== Text segment ==

But enough of scandal. The Emperor himself, I am happy to say, was of impeccable orthodoxy, except in the matter of the «Three Chapters.» This was a vexatious controversy. The Council of Chalcedon had pronounced orthodox three Fathers suspected of Nestorianism; Theodora, along with many others, accepted all the other decrees of the council, but not this one. The Western Church stood by everything decided by the Council, and the empress was driven to persecute the Pope. Justinian adored her, and after her death in 548, she became to him what the dead Prince Consort was to Queen Victoria. So in the end he lapsed into heresy. A contemporary historian
( Evagrius) writes: «Having since the end of his life received the wages of his misdeeds, he has gone to seek the justice which was his due before the judgment-seat of hell.»

Justinian aspired to reconquer as much as possible of the Western Empire. In 535 he invaded Italy, and at first had quick success against the Goths. The Catholic population welcomed him, and he came as representing Rome against the barbarians. But the Goths rallied, and the war lasted eighteen years, during which Rome, and Italy generally, suffered far more than in the barbarian invasion.

== Exercise data ==
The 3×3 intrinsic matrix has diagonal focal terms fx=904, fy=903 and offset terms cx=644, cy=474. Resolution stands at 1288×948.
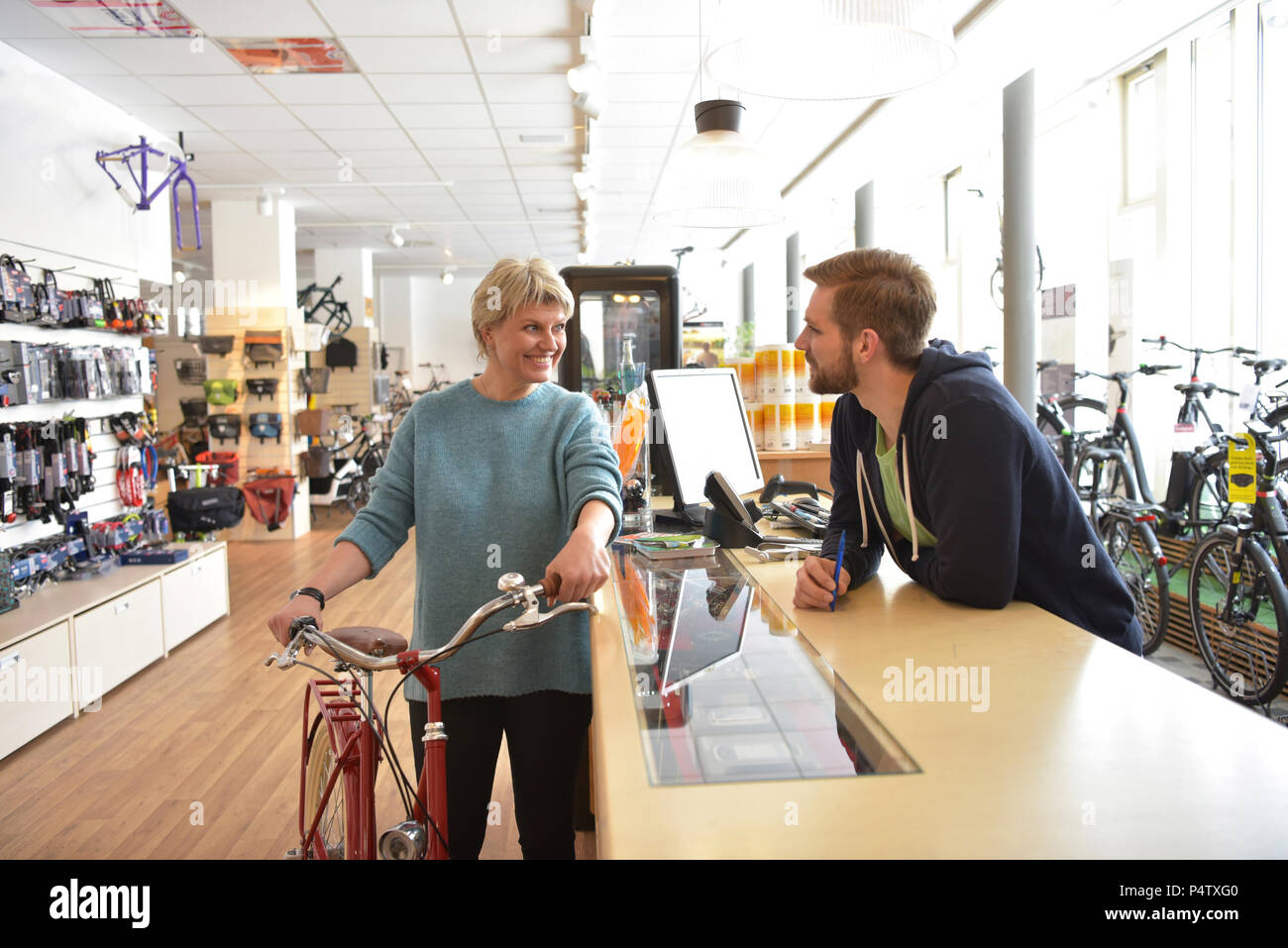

== Aim of the exercise ==
In one to three sentences, explain why, according to the passage on Justinian, the empress was driven to persecute the Pope. The material comes from a source separate from the passage on Justinian.

== Output for this task ==
The Council of Chalcedon had pronounced orthodox three Fathers suspected of Nestorianism. Theodora accepted the council's other decrees but not this one. The Western Church stood by everything the Council had decided, including that ruling.